Tuesday night, they get A.J. Burnett, who at 38 years old is 5-1 with a 1.81 ERA and has more strikeouts (59) than hits allowed (55) in 642/3 innings pitched. On Wednesday, it’s left-hander Francisco Liriano, who’s 2-4 but with a 3.47 ERA and the fourth-best K/9 rate in baseball (11.31).

It’s a good challenge – and the numbers for the Giants’ individual hitters last month were impressive as well. Going by the metric wRC+ – which attempts to measure how many runs a player created for his team – four Giants hitters ranked in the top 30 in baseball in May: Brandon Belt (fourth), Buster Posey (20th), Joe Panik (21st) and Brandon Crawford (23rd), according to the website FanGraphs.

Manager Bruce Bochy pointed out that the Giants’ next trip includes a three-game series against the New York Mets, in which they’re scheduled to face Noah Syndergaard – the highly touted, hard-throwing right-hander who recently made his debut – and Matt Harvey, who owns the third-highest average fastball velocity (95.8 mph) this season.

“Really throughout the month (of June) we’ll be seeing some good teams,” Bochy said. “It’s going to be important to continue this type of ball we’ve been playing.”

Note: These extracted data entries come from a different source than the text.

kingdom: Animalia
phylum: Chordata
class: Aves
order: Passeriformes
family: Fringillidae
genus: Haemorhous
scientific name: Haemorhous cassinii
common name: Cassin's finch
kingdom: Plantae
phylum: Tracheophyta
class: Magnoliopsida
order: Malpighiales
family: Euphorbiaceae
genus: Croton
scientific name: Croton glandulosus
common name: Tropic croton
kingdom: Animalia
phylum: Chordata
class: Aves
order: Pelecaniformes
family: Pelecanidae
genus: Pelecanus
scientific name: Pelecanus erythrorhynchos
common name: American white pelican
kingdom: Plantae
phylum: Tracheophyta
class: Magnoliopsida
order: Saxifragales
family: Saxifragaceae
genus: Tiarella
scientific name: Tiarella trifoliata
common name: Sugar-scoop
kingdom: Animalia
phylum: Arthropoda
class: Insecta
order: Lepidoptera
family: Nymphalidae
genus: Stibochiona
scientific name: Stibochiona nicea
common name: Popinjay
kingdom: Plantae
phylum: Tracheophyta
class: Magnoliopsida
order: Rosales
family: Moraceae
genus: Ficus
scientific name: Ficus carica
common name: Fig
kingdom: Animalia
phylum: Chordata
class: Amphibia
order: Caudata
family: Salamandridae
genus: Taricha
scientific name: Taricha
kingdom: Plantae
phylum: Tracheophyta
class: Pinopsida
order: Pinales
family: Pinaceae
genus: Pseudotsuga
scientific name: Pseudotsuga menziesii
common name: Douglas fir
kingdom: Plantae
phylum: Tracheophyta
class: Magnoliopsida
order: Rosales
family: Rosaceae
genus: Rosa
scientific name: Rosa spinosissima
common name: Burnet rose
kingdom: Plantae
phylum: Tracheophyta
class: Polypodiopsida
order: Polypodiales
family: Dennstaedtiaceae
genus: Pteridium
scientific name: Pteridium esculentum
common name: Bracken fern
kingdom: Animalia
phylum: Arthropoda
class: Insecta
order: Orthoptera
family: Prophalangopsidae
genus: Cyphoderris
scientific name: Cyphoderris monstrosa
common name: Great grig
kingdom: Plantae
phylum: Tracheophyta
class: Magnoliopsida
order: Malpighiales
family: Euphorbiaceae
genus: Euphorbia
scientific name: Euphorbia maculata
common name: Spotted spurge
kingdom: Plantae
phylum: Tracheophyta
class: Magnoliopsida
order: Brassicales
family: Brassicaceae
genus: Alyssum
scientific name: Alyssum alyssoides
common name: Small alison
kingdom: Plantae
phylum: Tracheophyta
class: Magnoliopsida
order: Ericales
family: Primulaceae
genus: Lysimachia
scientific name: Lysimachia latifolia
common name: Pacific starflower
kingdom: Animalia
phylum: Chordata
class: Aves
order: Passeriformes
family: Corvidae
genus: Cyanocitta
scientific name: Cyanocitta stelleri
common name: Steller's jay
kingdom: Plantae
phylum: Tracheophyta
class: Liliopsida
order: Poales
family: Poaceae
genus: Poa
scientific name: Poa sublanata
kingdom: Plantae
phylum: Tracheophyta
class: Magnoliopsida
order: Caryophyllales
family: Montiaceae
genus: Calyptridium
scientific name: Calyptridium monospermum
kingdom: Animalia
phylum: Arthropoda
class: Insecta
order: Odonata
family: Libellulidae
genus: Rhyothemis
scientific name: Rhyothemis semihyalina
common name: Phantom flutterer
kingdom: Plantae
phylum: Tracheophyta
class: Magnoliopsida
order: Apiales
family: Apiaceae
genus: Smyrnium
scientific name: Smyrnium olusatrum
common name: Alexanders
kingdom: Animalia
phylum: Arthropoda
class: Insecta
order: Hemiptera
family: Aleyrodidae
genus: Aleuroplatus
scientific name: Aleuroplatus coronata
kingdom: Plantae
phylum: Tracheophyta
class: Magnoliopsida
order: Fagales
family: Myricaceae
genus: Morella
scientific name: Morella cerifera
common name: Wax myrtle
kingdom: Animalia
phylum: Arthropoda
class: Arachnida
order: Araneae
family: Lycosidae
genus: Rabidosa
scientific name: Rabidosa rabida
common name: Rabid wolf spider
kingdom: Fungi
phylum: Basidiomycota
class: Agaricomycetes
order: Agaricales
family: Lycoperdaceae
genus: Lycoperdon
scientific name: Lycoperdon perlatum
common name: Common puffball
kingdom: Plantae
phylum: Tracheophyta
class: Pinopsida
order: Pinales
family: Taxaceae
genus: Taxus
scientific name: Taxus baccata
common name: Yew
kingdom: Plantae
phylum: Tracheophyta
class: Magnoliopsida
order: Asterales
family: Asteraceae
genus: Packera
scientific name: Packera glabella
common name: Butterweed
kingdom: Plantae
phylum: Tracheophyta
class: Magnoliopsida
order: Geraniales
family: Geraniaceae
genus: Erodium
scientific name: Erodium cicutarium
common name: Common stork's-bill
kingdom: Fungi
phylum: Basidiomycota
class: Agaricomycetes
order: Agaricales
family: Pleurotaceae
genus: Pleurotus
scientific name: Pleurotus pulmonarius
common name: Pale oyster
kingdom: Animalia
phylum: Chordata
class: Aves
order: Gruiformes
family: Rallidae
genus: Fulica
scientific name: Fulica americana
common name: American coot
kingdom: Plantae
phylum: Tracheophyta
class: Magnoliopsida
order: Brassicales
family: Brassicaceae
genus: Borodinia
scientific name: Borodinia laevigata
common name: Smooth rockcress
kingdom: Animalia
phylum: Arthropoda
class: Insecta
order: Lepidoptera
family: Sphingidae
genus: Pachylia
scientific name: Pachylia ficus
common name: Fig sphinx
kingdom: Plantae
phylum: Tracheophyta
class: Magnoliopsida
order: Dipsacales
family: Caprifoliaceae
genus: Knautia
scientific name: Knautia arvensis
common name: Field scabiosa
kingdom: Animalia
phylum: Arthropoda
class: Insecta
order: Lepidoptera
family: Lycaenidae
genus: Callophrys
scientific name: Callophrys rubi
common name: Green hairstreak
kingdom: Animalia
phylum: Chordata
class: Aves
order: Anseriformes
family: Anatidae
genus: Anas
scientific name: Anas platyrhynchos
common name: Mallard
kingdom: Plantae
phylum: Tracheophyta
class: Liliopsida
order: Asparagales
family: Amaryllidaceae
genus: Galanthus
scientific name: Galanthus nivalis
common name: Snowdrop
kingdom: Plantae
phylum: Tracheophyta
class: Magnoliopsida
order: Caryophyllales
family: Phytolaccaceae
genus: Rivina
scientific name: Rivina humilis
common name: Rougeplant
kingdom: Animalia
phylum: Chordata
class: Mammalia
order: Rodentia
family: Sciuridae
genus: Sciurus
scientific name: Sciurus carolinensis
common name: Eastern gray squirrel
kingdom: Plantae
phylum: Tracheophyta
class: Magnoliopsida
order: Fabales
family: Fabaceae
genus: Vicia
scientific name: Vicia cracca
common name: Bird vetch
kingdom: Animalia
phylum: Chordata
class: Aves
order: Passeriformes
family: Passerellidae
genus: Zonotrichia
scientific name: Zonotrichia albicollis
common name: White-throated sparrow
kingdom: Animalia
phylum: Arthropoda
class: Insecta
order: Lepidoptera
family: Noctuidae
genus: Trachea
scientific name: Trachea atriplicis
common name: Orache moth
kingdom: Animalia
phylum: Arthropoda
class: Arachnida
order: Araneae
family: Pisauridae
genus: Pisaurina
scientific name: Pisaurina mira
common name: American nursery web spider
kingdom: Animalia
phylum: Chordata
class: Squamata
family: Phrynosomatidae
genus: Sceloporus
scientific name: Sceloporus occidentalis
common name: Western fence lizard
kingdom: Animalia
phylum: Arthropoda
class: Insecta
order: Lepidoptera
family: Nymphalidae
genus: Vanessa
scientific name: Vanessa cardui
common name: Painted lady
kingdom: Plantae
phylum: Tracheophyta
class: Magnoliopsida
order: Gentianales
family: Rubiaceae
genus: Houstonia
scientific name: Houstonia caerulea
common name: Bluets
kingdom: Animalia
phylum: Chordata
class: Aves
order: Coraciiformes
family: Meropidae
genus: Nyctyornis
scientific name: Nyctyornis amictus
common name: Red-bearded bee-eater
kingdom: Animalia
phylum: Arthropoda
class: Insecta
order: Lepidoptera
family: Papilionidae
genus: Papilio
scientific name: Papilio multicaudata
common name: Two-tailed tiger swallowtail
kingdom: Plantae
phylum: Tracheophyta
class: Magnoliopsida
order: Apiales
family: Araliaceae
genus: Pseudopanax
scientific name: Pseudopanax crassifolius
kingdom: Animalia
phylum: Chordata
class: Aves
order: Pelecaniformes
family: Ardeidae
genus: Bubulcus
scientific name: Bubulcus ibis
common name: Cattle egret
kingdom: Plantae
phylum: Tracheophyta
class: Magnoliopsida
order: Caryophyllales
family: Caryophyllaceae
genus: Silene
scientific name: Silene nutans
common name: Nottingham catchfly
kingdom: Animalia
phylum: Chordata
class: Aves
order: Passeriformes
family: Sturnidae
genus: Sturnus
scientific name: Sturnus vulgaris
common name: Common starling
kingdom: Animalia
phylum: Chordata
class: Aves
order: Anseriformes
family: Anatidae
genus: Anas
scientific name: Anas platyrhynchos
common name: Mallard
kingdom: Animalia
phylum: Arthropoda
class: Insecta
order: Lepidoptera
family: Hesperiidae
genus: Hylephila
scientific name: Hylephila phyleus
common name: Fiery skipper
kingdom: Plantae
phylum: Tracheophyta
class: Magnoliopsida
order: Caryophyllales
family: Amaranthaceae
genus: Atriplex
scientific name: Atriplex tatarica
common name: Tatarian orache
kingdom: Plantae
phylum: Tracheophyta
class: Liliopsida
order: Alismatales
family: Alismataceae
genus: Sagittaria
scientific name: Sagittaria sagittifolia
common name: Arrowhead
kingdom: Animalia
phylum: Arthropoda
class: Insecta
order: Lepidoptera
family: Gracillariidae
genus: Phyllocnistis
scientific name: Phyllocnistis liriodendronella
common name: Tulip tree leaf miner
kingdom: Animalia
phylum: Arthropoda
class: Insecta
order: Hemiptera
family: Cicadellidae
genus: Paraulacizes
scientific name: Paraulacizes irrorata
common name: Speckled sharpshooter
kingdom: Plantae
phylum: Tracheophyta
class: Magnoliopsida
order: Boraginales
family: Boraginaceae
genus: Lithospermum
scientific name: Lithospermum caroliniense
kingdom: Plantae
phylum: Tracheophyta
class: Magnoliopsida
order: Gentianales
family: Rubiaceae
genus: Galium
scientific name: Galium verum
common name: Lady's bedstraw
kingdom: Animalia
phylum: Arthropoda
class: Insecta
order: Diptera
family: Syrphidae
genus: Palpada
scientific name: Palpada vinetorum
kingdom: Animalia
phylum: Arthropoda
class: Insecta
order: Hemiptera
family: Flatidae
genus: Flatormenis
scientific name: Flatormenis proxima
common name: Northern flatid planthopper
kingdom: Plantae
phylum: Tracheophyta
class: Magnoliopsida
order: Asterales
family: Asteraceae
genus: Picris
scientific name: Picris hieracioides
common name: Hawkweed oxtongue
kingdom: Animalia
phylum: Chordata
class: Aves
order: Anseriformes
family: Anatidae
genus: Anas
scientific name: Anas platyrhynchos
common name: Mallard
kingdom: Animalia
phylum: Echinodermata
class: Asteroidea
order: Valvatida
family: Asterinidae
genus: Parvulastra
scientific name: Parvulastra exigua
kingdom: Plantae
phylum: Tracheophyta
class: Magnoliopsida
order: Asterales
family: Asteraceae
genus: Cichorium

That starts tonight against Cole and the Pirates. The Giants’ lineup:

LF Aoki

2B Panik

RF Pence

C Posey

1B Belt

SS Crawford

CF Pagan

3B Duffy

P Vogelsong

And the Pirates’ lineup against Ryan Vogelsong:

3B Harrison

RF Polanco

RF McCutchen

2B Walker

LF Marte

1B Alvarez

SS Kang

C Stewart

P Cole

▪ After all that talk about the Pirates’ rotation, Vogelsong was pretty good during May, too. In five starts, he went 4-0 with a 1.14 ERA, while opponents hit .184 against him.

Bochy said the difference for Vogelsong in May was probably a combination of better command and settling into the familiar routine of starting, after Vogeslong began the season as a long reliever and spot-starter.

“Now it’s become a regular routine for him; I think that’s helped him out,” Bochy said.

This will be the first time Vogelsong has faced his former team since Aug. 25, 2013. It was one of the better starts of his career – he threw eight scoreless innings and allowed just two hits.

▪ Bochy said Sergio Romo is available tonight after being off-limits Sunday afternoon because he was sick. That ended up hurting the Giants a little – Bochy may have been freer to get Santiago Casilla out of a rough situation in the Braves’ four-run ninth had Romo been available to back him up.

“He said he felt a lot better,” Bochy said. “My guess is he’s good to go.”

▪ Jake Peavy played catch on flat ground today, and Bochy said how Peavy responded could give the Giants a better idea of when he can make his next rehab start. The Giants have pushed that back after Peavy experienced back tightness after his last rehab start.

▪ Bochy said the Giants could reassess their 13-man pitching staff before leaving on the upcoming trip. They needed the extra coverage in the bullpen after a long series in Colorado on the last trip, but Bochy said he feels the Giants got “things in order.”

“We’ll see how we come out of this next couple days,” Bochy said. “There’s a possibility we could change that.”